BRIEF A —
Set down the passage on the probiotic study word for word, from "That led to" to "GG, or LGG.".
BRIEF B —
According to Sandora in the passage on the probiotic study, what was the only risk factor the patients had?
BRIEF C —
Extend the passage on the probiotic study, picking up after its final sentence.

SOURCE PASSAGE —
==================================================

But no clear risk factors emerged.
“We know from prior studies that certain patients are at higher risk for infection from probiotics—usually those with compromised immune systems, or problems with their intestinal tracts that would allow probiotics to get into the bloodstream,” says Sandora. “But these patients did not have any of those risk factors. The only risk factor was being critically ill in the ICU.”
That led to the study’s next phase: a genomic investigation. Through the hospital’s Translational Research in Infection Prevention in Pediatric Anesthesia and Critical Care Program, Gregory Priebe, MD, in the Department of Anesthesiology, Critical Care and Pain Medicine, and postdoctoral fellow Christina Merakou, Ph.D., collaborated with Patrick McGann, Ph.D., and others at the Walter Reed Army Institute of Research. Using whole-genome sequencing techniques, they demonstrated that the bacteria in the patients’ blood were an almost perfect match with those in the probiotic capsules: a strain called Lactobacillus rhamnosus GG, or LGG.

==================================================

DATASET —

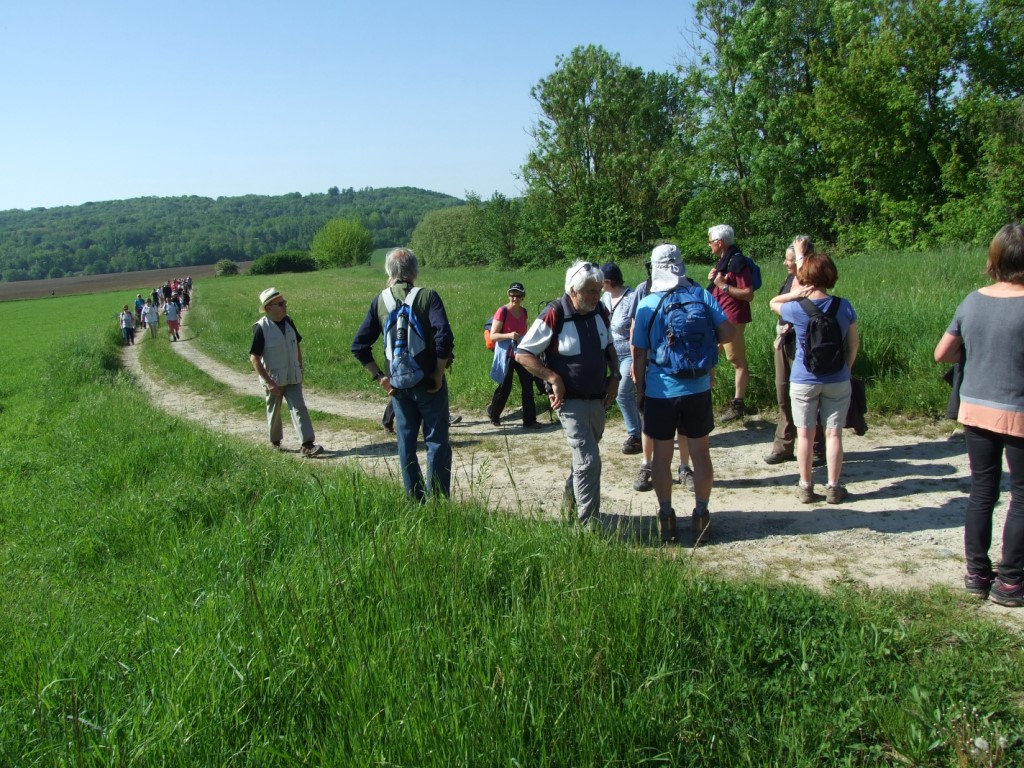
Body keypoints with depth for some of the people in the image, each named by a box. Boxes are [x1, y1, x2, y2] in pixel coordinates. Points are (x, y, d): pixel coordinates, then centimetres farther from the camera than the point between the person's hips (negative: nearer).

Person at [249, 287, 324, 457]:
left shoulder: (288, 321, -1)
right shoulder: (261, 328, -17)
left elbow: (297, 345, 14)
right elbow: (254, 357, -17)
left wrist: (300, 369, 12)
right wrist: (269, 382, -19)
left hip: (293, 378, 4)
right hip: (274, 380, -4)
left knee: (299, 408, -5)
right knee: (274, 411, 13)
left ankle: (307, 444, -9)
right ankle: (275, 442, 32)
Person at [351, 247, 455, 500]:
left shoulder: (380, 301, 2)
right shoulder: (427, 296, -9)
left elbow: (359, 346, 1)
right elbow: (444, 337, -22)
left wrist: (379, 376, 5)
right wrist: (439, 372, -11)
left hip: (397, 384, 4)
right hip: (428, 382, -3)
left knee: (406, 443, 13)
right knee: (437, 442, 4)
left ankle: (414, 500, 19)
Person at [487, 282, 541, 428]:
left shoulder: (523, 311, 5)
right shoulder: (502, 311, -15)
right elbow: (493, 335, -17)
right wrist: (509, 335, -32)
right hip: (506, 355, -6)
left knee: (528, 385, 0)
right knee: (505, 386, 5)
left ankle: (529, 420, 5)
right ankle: (493, 414, 28)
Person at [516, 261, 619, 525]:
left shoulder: (600, 311, 0)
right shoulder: (554, 315, -19)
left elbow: (609, 347, 18)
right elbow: (522, 354, -15)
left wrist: (614, 377, 5)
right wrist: (554, 378, -19)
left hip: (597, 399, 7)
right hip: (570, 401, -7)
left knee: (585, 455, 22)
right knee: (589, 460, -11)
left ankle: (571, 495, 47)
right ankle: (588, 523, -1)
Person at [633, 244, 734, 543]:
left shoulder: (647, 304, -7)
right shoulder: (701, 295, -4)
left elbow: (639, 354, -4)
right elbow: (728, 332, -6)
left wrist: (640, 389, 8)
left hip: (660, 391, -1)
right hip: (698, 389, 1)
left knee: (662, 455, 10)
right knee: (700, 452, 12)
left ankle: (666, 518, 18)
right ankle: (701, 514, 20)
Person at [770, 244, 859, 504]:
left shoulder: (798, 309, -13)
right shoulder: (844, 306, -6)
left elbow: (774, 303, 9)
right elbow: (854, 343, 4)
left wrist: (795, 294, -4)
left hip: (803, 381, -1)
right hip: (837, 381, 2)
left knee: (805, 434, 9)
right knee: (833, 434, 8)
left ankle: (806, 487, 16)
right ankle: (833, 488, 15)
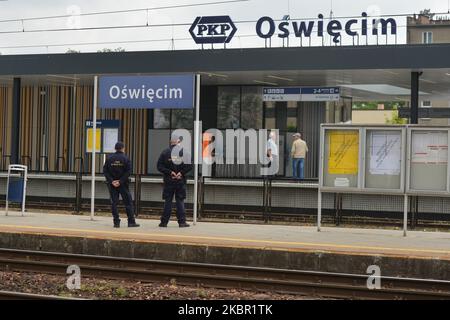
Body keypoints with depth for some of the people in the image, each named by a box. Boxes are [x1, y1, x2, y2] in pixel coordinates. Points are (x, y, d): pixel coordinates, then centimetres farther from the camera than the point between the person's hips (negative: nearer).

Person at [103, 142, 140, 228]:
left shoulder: (109, 158, 1)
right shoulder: (125, 158, -5)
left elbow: (105, 171, -3)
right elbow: (128, 172, -12)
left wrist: (111, 181, -7)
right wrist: (120, 181, -11)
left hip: (112, 184, 2)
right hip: (123, 185, -2)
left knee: (114, 203, 6)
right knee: (128, 202, 5)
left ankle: (116, 222, 3)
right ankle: (131, 222, 3)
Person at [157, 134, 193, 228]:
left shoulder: (165, 152, -2)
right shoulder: (184, 152, -3)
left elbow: (160, 166, -6)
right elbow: (190, 165, -7)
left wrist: (170, 172, -6)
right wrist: (181, 172, -5)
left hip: (169, 181, 0)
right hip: (181, 181, 0)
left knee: (168, 201, 5)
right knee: (180, 201, 5)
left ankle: (164, 222, 5)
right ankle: (182, 222, 2)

==================================================

RESPONSE AREA A —
That led to the study’s next phase: a genomic investigation. Through the hospital’s Translational Research in Infection Prevention in Pediatric Anesthesia and Critical Care Program, Gregory Priebe, MD, in the Department of Anesthesiology, Critical Care and Pain Medicine, and postdoctoral fellow Christina Merakou, Ph.D., collaborated with Patrick McGann, Ph.D., and others at the Walter Reed Army Institute of Research. Using whole-genome sequencing techniques, they demonstrated that the bacteria in the patients’ blood were an almost perfect match with those in the probiotic capsules: a strain called Lactobacillus rhamnosus GG, or LGG.

RESPONSE AREA B —
Being critically ill in the ICU.

RESPONSE AREA C —
“The high level of discrimination from whole-genome sequencing was needed, since many Lactobacillus species are normal colonizers of the GI tract,” explains Priebe. “Other bacterial fingerprinting methods such as pulsed-field gel electrophoresis don’t offer high enough discrimination to be sure two strains truly match.”
The sequencing findings matched the identification obtained in the hospital’s Infectious Diseases Diagnostic Laboratory.
“We used a research database on our MALDI-TOF mass spectrometer to match the species identification of the patient isolates to the organism in the probiotic capsules,” explains Alexander McAdam, MD, Ph.D., who directs that lab.
The team then went a step further. With collaborators Roy Kishony, Ph.D., and Idan Yelin, Ph.D., at Technion-Israel Institute of Technology, they analyzed the bacterial DNA one base at a time, comparing multiple isolates of LGG from both infected blood and the probiotic capsules.
“No one had ever checked base by base,” notes Merakou, who worked on the project for three years. “We wanted to see if there were any new changes in the bacteria that might make them more potent, or survive better in the blood. The technology allowed us to go deep and see what was going on.”
“We could determine the ancestry of the bacteria and infer transmission from capsules to blood,” adds Yelin, “and at the same time identify the footprints of evolutionary pressures acting upon these probiotics within the host.”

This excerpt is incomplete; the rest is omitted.